-------- Exercise material --------

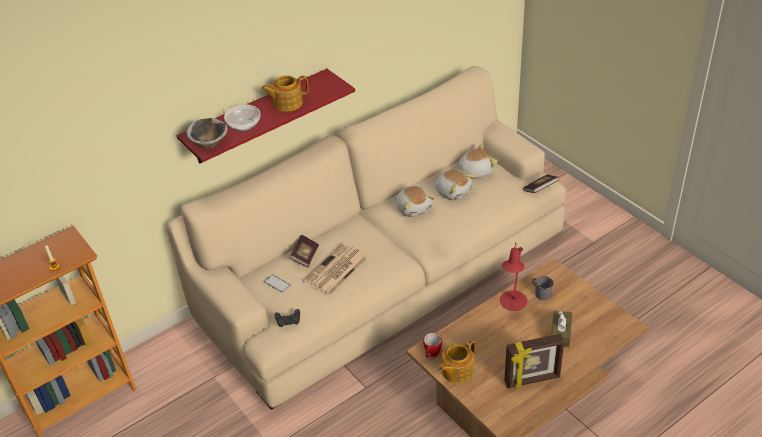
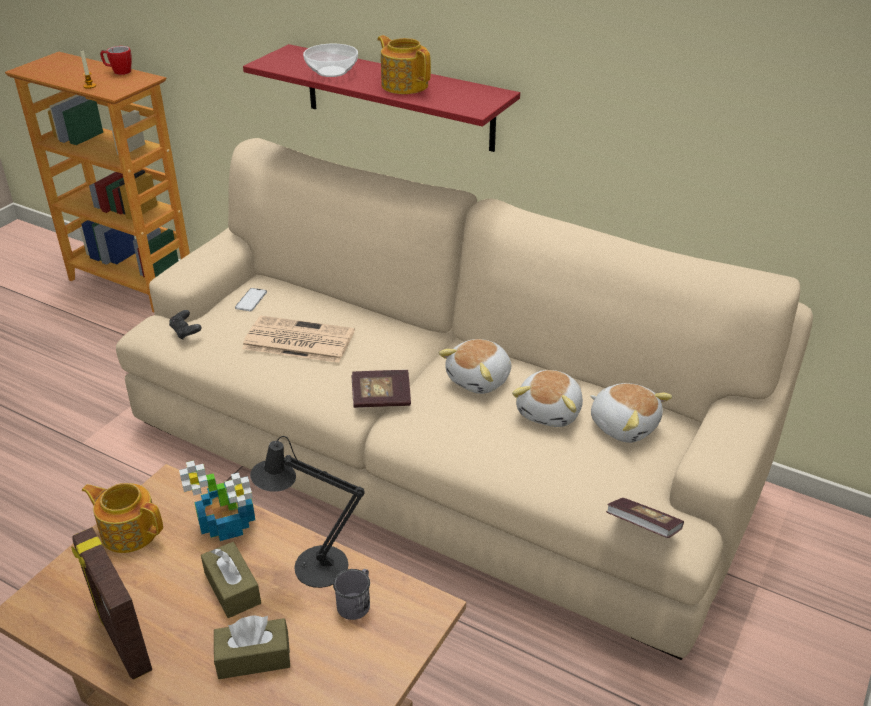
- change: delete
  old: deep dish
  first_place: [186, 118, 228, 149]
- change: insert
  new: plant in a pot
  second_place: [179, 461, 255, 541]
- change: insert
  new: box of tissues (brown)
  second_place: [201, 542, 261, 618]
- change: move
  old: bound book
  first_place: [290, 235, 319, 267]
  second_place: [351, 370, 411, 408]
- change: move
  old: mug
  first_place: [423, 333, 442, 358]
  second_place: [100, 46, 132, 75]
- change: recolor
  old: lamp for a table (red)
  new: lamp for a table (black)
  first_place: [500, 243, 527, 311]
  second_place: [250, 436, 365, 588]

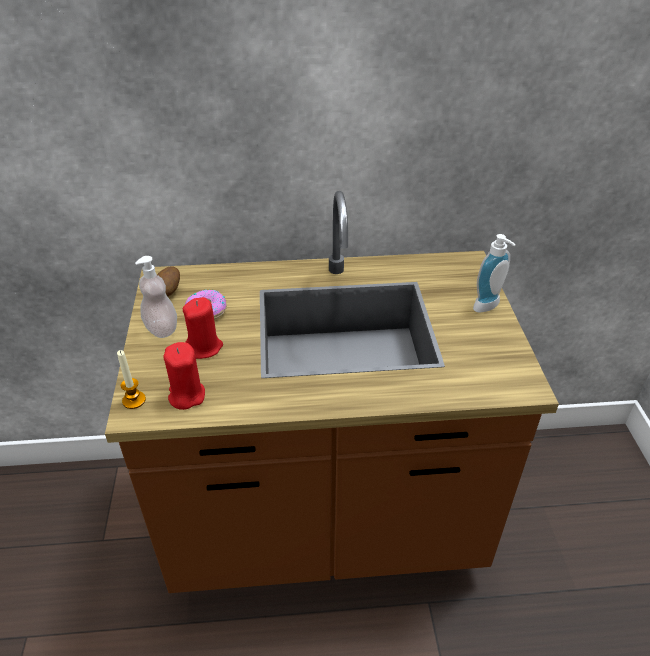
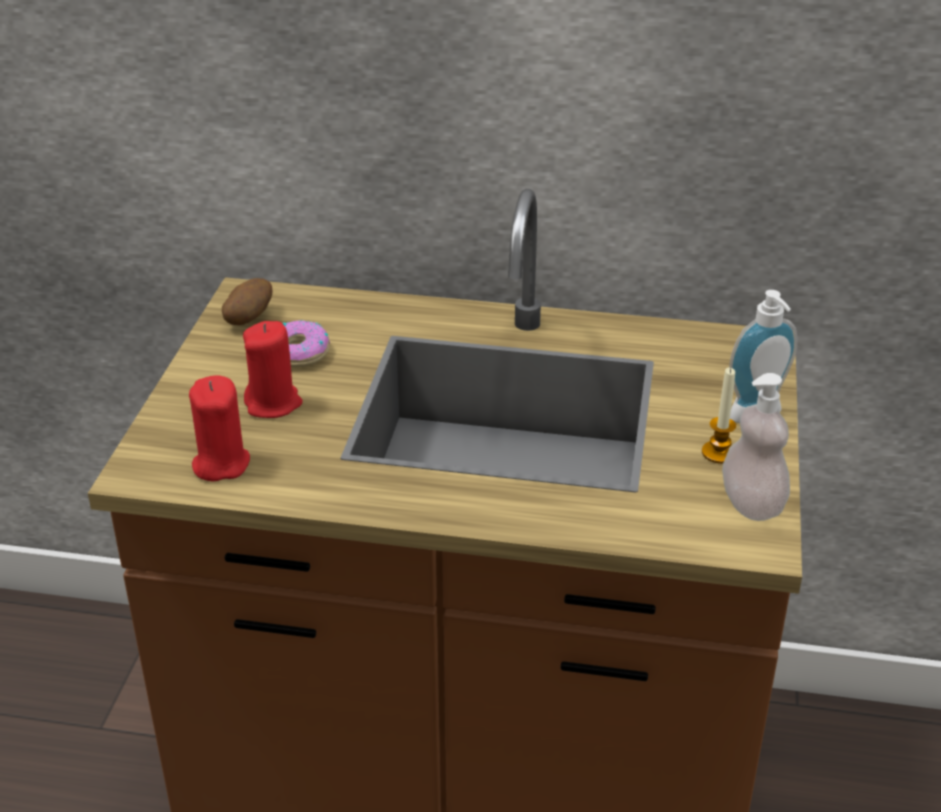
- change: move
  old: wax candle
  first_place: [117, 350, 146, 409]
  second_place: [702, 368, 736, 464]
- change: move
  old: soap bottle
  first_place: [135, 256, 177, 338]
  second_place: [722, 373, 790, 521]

--------

Print exactly, and only, the lines running from the one that contains "old: wax candle" to the last line of the records above.

• **Solution**
  old: wax candle
  first_place: [117, 350, 146, 409]
  second_place: [702, 368, 736, 464]
- change: move
  old: soap bottle
  first_place: [135, 256, 177, 338]
  second_place: [722, 373, 790, 521]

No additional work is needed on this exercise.